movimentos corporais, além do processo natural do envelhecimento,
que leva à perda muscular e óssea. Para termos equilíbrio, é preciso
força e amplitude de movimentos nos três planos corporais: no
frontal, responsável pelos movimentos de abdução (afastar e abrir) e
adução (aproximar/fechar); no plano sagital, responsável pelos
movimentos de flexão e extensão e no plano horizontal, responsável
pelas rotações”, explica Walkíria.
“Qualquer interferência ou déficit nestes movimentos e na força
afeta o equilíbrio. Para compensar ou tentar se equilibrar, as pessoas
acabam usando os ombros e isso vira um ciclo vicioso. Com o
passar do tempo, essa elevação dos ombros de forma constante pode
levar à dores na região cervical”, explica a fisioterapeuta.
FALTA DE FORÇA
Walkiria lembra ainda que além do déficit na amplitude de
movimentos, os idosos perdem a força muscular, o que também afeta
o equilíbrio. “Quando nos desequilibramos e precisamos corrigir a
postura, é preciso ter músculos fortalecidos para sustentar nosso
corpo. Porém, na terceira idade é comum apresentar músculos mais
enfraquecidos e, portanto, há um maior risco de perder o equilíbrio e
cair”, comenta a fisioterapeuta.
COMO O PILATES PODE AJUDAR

To do:
Extract the entries above verbatim.

Exercise response:
movimentos corporais, além do processo natural do envelhecimento,
que leva à perda muscular e óssea. Para termos equilíbrio, é preciso
força e amplitude de movimentos nos três planos corporais: no
frontal, responsável pelos movimentos de abdução (afastar e abrir) e
adução (aproximar/fechar); no plano sagital, responsável pelos
movimentos de flexão e extensão e no plano horizontal, responsável
pelas rotações”, explica Walkíria.
“Qualquer interferência ou déficit nestes movimentos e na força
afeta o equilíbrio. Para compensar ou tentar se equilibrar, as pessoas
acabam usando os ombros e isso vira um ciclo vicioso. Com o
passar do tempo, essa elevação dos ombros de forma constante pode
levar à dores na região cervical”, explica a fisioterapeuta.
FALTA DE FORÇA
Walkiria lembra ainda que além do déficit na amplitude de
movimentos, os idosos perdem a força muscular, o que também afeta
o equilíbrio. “Quando nos desequilibramos e precisamos corrigir a
postura, é preciso ter músculos fortalecidos para sustentar nosso
corpo. Porém, na terceira idade é comum apresentar músculos mais
enfraquecidos e, portanto, há um maior risco de perder o equilíbrio e
cair”, comenta a fisioterapeuta.
COMO O PILATES PODE AJUDAR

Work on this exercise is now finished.